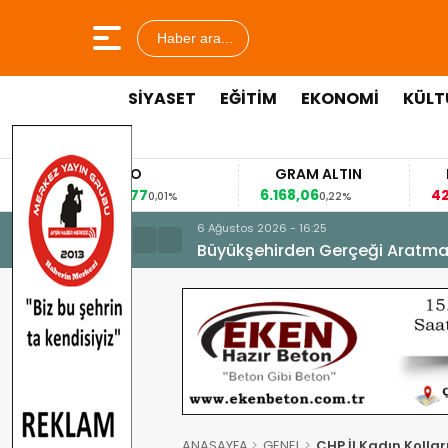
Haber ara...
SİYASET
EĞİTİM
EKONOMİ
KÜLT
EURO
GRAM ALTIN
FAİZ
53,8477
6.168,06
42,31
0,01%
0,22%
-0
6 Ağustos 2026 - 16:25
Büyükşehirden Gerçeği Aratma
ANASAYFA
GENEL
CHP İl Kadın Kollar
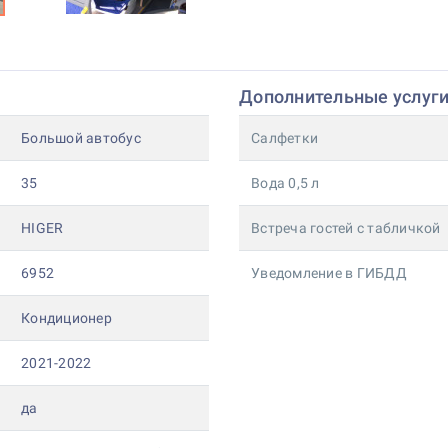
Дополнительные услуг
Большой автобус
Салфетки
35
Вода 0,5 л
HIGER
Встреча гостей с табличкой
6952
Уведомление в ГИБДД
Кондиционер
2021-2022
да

........

_Problem:_
Please render the rows as a Markdown table with the columns No. and Text, numbering each line and leaving out blank lines. Begin at the line that has "Дополнительные услуг", including that line, and stop after the last line of the rows.

_Problem solution:_
| No. | Text |
|---|---|
| 1 | Дополнительные услуг |
| 2 | Большой автобус |
| 3 | Салфетки |
| 4 | 35 |
| 5 | Вода 0,5 л |
| 6 | HIGER |
| 7 | Встреча гостей с табличкой |
| 8 | 6952 |
| 9 | Уведомление в ГИБДД |
| 10 | Кондиционер |
| 11 | 2021-2022 |
| 12 | да |